_Текст для работы_

-------------------------

Читаем Дневники 1930-1931 полностью

Вот в это время я потихоньку удалился от женщин, спустился к морю, прошел по рыбалке, потом перешел небольшую речку и стал взбираться на гору, чтобы избавиться от болотной сырости, в которой утопала нога. Вскоре я увидел все Гусиное озеро в древности, по всей вероятности, бывшее проливом, разделявшим от небольшого острова Путятина нынешнюю часть его между мысом Фелькерзама и бухтой Открытой. Мало-помалу соленая вода морская пересохла, в котловину со всех сторон текла пресная вода. Самое удивительное было для меня, что сухого места на горе я не находил, и на самой горовой покати всюду сочилась из камней вода, и нога на крутом склоне тонула в болоте. Троп не было, каждая тропинка, даже зверовая, оленья превращалась в поток, и сейчас же в этом маленьком потоке откуда-то брались камешки и громоздились, как в настоящей горной реке. Так в поисках сухого места я взбирался по склону все выше и выше над озером, и мне вовсе не хотелось мочить ноги и тонуть в грязи, чтобы рассматривать обыкновенные растения, живущие на низких болотистых берегах Гусиного озера. Я думал с неудовольствием вообще об этих гусиных озерах и лебяжьих лагунах на островах Приморья: величие моря делает эти озера и лагуны жалкими и нечистоплотными лужами. С удивлением одно время смотрел я на высокую женщину, зачем-то идущую по колено в грязи… Я думал о людях, заключивших свою жизнь на острове, продумывал насквозь интригу с нерпичьим жиром, придумал хороший конец и, не глядя на неинтересное Гусиное озеро, пошел предложить конец: предложить несъедобный нерпичий жир бухгалтерше. Каково же было мое удивление и радость, когда я возвратился домой, что замзавша сама подарила бухгалтерше нерпичий жир, только, коварная, не предупредила, что нерпичий жир не едят. Тут был, конечно, тоже расчет лукавый, но бухгалтерша, поев картошку с жиром, прибежала, нашла его необыкновенно вкусным и пришла еще раз поблагодарить.

Мало хорошего видел я на острове, но, уезжая на пароходе, разговорился в кают-компании с одной дамой, бывшей одновременно со мной на Путятине.

— А лотос видели? — спросила меня она.

-------------------------

_Исходные данные_
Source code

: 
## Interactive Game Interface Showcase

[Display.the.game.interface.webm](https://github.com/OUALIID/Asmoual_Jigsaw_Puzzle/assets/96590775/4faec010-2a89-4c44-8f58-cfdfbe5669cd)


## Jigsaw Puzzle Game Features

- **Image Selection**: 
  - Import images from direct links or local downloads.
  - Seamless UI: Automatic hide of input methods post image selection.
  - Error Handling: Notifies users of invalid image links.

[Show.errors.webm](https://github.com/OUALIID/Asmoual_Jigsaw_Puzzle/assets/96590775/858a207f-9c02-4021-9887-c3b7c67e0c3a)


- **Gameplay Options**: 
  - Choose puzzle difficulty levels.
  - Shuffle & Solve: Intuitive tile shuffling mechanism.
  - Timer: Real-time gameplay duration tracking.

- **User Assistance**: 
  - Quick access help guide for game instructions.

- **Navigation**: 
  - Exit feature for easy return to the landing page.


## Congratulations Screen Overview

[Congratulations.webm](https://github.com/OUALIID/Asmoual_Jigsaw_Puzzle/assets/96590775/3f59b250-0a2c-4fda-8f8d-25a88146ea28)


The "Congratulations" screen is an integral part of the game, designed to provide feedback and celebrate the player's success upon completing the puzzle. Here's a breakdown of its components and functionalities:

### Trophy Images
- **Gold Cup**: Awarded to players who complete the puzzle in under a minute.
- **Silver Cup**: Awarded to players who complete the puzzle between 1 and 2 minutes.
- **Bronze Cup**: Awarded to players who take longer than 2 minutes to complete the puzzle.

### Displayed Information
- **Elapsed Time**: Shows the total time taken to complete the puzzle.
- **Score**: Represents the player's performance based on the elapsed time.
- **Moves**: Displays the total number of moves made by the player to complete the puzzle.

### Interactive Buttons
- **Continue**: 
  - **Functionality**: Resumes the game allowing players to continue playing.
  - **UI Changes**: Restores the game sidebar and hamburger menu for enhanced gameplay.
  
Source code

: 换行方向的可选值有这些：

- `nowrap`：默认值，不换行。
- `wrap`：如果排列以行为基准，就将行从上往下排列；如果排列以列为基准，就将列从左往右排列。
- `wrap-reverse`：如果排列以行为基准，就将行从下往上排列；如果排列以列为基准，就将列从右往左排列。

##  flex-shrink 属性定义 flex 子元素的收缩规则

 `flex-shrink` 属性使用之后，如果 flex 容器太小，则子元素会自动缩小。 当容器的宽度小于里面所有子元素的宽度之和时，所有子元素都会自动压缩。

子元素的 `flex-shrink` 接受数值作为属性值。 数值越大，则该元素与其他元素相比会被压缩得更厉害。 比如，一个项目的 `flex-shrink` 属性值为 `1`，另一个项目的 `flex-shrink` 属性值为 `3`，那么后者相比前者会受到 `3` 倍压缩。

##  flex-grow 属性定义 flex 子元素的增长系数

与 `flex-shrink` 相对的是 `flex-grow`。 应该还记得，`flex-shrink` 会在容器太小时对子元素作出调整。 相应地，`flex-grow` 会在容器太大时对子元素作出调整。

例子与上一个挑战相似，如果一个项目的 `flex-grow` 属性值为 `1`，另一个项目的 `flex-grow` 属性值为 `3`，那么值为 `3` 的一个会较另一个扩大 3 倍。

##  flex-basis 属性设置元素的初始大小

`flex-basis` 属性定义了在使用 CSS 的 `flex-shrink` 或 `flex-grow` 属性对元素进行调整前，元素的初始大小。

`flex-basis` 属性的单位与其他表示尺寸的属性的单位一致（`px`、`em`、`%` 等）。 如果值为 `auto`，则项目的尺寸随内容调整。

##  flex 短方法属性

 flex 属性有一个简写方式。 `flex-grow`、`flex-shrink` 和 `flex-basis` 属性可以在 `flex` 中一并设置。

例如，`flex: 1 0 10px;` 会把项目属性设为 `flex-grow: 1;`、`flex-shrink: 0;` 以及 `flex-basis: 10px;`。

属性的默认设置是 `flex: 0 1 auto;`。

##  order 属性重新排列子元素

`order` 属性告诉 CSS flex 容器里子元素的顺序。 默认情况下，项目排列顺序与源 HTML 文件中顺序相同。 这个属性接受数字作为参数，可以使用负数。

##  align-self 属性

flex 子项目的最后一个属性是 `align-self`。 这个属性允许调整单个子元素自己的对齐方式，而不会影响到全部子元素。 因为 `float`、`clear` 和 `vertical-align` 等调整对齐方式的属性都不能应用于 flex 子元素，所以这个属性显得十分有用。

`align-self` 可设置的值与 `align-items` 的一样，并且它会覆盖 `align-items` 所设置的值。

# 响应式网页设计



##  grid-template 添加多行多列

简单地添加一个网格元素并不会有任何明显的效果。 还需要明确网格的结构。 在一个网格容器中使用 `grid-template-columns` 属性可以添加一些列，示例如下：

-------------------------

_Задания_
1. Верно ли по тексту каждое утверждение: (а) на горе нашлось сухое место; (б) замзавша предупредила бухгалтершу, что нерпичий жир не едят; (в) бухгалтерше жир показался вкусным? Ответьте «да» или «нет» и дословно приведите слова текста, которые это решают.
2. Перескажите текст в двух предложениях.
Материал для работы с текстом не понадобится.

_Ответы к заданиям_
1.
(а) Нет: «сухого места на горе я не находил».
(б) Нет: «только, коварная, не предупредила, что нерпичий жир не едят».
(в) Да: «нашла его необыкновенно вкусным».

2. Поднимаясь в поисках сухого места на гору над Гусиным озером, пишущий всюду натыкался на сочащуюся из камней воду и болото, а такие озера на островах Приморья рядом с величием моря казались ему жалкими лужами. Вернувшись домой, он узнал, что замзавша сама подарила бухгалтерше нерпичий жир, не предупредив, что его не едят, а та нашла жир необыкновенно вкусным и пришла еще раз поблагодарить.